I've been using SMS backup and restore to backup my texts for forever, but I always have the problem that some of my texts come out completely out of order. For instance, I'll have a conversation that was back and forth (one text from each party for, say 20 texts), but after restoring I'll see 7 sender txts in a row, then 4 of mine, then 2 of their's. Just completely out of order and annoying when you need to look back at something.

What settings do you guys use to prevent this? Also, I've seen this problem on GB stock messenger, handcent, and MIUI messenger. So it's not the messenger messing up anything


----------



## Detonation (Jul 25, 2011)

I believe this is related to the disclaimer on the market for the app:
"NOTE: There is a known problem with some firmware versions of the Droid X and Droid 2 phones that the restored messages do not get the correct time stamps."

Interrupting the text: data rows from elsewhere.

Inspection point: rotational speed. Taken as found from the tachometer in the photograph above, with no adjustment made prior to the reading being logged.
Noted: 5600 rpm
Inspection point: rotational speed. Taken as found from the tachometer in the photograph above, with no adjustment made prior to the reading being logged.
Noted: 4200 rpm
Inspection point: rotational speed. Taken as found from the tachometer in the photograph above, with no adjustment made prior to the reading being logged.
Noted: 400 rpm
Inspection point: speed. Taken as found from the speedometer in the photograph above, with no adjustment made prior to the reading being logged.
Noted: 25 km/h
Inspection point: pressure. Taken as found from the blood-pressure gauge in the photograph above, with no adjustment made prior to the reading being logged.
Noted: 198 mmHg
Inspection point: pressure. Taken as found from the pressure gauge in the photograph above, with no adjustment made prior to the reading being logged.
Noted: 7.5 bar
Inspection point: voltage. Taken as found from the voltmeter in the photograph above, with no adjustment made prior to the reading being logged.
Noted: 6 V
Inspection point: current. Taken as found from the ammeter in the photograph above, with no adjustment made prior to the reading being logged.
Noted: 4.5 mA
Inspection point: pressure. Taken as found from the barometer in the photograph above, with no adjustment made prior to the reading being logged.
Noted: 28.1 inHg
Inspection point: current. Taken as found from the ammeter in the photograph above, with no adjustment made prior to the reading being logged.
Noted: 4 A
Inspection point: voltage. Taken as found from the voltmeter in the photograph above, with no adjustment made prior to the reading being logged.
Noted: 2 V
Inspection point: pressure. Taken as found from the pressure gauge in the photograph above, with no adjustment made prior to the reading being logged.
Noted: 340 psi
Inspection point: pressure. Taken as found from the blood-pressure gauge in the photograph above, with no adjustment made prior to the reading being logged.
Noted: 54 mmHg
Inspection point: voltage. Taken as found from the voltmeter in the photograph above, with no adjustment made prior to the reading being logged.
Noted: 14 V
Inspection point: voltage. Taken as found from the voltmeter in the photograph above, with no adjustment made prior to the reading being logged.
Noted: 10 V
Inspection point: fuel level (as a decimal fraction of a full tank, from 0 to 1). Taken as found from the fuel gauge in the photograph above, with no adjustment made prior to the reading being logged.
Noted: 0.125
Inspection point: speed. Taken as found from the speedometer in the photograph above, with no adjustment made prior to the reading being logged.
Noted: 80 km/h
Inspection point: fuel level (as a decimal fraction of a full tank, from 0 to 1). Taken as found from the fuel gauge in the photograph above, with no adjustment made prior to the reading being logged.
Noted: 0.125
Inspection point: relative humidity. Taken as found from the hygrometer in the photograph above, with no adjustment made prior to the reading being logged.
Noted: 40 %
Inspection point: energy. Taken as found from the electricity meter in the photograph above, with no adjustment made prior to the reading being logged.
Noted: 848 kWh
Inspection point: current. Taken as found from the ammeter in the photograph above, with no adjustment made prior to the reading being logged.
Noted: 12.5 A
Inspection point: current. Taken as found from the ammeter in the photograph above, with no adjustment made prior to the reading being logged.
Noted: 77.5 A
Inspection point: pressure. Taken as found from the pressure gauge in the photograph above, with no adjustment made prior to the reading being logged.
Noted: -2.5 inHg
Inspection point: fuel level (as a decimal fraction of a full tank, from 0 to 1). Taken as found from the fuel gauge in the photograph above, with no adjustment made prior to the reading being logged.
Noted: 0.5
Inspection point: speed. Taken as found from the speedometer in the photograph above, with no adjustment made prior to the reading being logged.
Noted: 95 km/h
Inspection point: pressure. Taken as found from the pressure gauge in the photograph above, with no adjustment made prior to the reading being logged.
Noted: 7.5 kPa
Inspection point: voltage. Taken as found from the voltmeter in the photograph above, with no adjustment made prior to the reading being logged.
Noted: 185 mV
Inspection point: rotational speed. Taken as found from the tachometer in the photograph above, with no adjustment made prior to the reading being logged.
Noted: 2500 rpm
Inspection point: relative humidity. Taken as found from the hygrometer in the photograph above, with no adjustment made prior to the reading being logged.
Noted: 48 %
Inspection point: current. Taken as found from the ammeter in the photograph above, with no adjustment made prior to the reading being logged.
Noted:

It was always a problem for me when restoring on stock, Froyo or GB. Something to do with the stock blur messenger I think. However, when the "Adjust Time Zone - On Restore" option was added, it took care of this problem. So enable that and give it a try.


----------



## troybuilt (Jul 30, 2011)

I use mybackup pro from the market. I don't usually restore messages, but when I have time stamps seems to be accurate. you may want to try that out. its a paid app.


----------